Provocative Faith: Walking away from ordinary is his journey of faith away from surface, shallow faith that is marked by legalism to a more grace filled, deeper, more real relationship with God through faith in Christ. This sort of faith, by its very nature, is provocative to others because it's marked by joy and trust. It's written with honesty, self-deprecating humour and a passion for something authentic.
At the end of several chapters there are small interviews with friends of MPT and it's these that are the hardest hitting. The conversation with the couple who struggled to conceive, the woman abused in her childhood struggling but finding the strength to forgive, the guy who lost his job and marriage because he had an affair, the pastor who has buried teenagers; all demonstrate either the shallowness of what MPT wants to leave behind or the real faith that he hopes we will discover.
However, I did have a few issues with the book. In his chapter on our longing for community MPT basically holds up the sitcom Friends as a good example of community and then describes his nearest experience to finding it. Well, that's setting most people up to fail at community. There are no old people in friends, there are no children in friends, there are no people with proper jobs and responsibilities, there is no purpose, there are no difficult people and no one new can join the group. Friends is a rubbish community.
MPT also ends up with a slightly more gospel-centred version of the American dream with chapters such as Participate in God's dream for you that propagates the myth that we are all somehow destined for greatness, all participants in heaven's version of the X-Factor. MPT says, "I believe the dreams that God has for us are just as grandiose, ridiculous and exciting...I believe each of us has a God-calling on our lives that only we can accomplish."

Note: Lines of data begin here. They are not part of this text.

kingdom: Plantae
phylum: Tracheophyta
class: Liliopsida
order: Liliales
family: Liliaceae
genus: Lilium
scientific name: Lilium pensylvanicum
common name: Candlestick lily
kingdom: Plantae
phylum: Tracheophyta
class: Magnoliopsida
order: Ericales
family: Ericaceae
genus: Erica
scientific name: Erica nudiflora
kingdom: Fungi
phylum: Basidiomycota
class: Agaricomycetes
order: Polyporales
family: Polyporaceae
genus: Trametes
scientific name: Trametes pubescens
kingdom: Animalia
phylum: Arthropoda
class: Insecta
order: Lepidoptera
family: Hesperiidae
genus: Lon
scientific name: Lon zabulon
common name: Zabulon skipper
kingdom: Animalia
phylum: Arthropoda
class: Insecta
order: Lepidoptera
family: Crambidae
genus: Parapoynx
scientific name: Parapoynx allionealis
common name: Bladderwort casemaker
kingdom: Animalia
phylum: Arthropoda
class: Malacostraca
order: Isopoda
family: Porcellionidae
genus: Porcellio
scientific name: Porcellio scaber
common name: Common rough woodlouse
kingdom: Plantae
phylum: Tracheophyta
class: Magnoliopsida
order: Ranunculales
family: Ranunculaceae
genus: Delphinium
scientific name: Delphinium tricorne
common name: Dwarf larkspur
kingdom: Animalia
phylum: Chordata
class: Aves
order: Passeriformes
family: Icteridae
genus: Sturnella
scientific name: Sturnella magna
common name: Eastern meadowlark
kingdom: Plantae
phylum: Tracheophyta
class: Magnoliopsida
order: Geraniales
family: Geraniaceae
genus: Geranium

Sounds nice. Only for most people, that just ain't true. Unless by that he means, dependably and faithfully raising children, holding down a job, serving in church in ordinary ways, not giving up through the ups and downs of life and just being obedient in the next thing that God asks you to do given that it might be something quite small. Simply put, not all of us are called to be world-changers. All of us are called to `lead a quiet life' (1 Tim 2:2). I'm not saying you're not special or that God has no plans for you, but we can easily get confused with examples like Billy Graham. He was exceptional in the outcomes of his ministry. All of us can be faithful and upright as Billy is and was but maybe not all of us, in fact most of us, won't be exceptionally successful.
This book is OK but I'm not sure I'd be any clearer how God frees me or how to live free after reading this. I think I'd just give them something by Terry Virgo on Grace instead. It does articulate the experience of growing up in an evangelicalism infected by legalism and the resulting weakness of faith this results in, it's one I can personally identify, with but it comes up short with some of its solutions.